REMARK 2. In fact, the previous result remains true without the assumption that the derivation $D$ is continuous. This is (much)$^{10}$ harder in my opinion and was a result of M. P. Thomas in Acta Mathematica in the 1980s.
COROLLARY 2. Equip $C^\infty({\mathbb T}^d)$ with its usual Fr'echet algebra structure, let $A$ be a commutative Banach algebra, and let $\Psi: A\to C^\infty({\mathbb T}^d)$ be an injective continuous homomorphism. Suppose that $\partial_j \Psi(A) \subseteq \Psi(A)$ for $j=1,\dots, d$ where $\partial_j$ is the partial derivative in the variable $\theta_j$. Then $\Psi(A)$ consists only of constant functions, and so $A$ is at most one-dimensional.
Proof. Let $D_j:A\to A$ be the unique linear map satisfying $\Psi\circ D_j = \partial_j \circ\Psi$. Since $\partial_j$ is continuous (for the Frechet algebra topology) and $\Psi$ is continuous, the closed graph theorem can be used to show that $D_j:A\to A$ is continuous. Clearly $D_j$ is also a derivation, since $\partial_j$ is and since $\Psi$ is an injective homomorphism.

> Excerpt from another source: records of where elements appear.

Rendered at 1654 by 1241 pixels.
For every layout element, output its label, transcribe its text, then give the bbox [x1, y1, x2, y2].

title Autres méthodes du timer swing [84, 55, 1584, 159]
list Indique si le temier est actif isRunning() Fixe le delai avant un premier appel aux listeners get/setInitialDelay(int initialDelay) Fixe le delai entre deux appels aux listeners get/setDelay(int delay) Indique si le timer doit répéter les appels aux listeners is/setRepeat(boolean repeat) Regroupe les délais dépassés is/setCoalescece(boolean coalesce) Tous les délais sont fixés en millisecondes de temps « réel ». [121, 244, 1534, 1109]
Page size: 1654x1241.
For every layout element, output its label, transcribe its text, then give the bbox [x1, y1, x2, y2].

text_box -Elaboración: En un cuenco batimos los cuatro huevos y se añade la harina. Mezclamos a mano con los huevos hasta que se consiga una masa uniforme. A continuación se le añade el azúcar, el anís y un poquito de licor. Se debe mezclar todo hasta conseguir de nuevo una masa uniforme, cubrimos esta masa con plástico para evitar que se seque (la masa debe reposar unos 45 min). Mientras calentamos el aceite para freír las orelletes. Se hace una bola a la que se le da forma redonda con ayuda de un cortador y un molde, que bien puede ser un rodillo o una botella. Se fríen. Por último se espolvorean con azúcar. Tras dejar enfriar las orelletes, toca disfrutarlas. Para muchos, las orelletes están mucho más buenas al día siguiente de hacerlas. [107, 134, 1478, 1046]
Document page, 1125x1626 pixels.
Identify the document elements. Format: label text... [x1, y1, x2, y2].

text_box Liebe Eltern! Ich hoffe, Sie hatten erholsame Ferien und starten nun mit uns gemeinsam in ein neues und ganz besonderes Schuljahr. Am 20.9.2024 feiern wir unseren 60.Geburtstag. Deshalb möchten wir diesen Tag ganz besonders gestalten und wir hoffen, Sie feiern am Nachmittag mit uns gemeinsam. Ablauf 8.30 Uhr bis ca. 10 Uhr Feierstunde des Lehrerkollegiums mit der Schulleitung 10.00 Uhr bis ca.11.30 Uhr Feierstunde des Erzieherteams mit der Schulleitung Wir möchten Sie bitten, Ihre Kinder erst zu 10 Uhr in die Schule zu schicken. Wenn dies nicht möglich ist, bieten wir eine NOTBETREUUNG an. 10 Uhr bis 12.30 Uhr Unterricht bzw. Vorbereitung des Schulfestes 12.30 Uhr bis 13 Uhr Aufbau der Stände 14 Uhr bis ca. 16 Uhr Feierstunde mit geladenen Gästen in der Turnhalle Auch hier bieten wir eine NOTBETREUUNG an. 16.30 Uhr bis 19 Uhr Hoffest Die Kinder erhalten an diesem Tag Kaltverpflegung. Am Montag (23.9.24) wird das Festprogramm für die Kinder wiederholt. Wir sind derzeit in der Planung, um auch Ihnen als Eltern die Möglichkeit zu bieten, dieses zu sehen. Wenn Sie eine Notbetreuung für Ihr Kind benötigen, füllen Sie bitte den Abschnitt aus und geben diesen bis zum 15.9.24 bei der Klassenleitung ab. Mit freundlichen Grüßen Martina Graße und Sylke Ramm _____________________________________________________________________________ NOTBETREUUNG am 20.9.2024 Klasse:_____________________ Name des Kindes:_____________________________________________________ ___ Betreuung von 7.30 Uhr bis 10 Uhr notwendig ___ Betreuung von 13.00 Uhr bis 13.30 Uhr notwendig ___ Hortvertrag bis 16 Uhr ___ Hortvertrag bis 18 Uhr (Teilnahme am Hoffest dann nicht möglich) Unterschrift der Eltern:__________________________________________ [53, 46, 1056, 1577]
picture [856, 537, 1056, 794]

Let $a\in A$. By Fact 1 (the Singer–Wermer theorem), $D_j(a)$ has spectral radius zero for each $j$, and hence $\partial_j\Psi(a)$ has spectral radius zero for each $j$. But the only element of $C^\infty({\mathbb T}^d)$ with spectral radius $0$ is the zero function. We conclude that $\Psi(a)$ has all partial derivatives equal to zero and by smoothness $\Psi(a)$ must be constant. QED.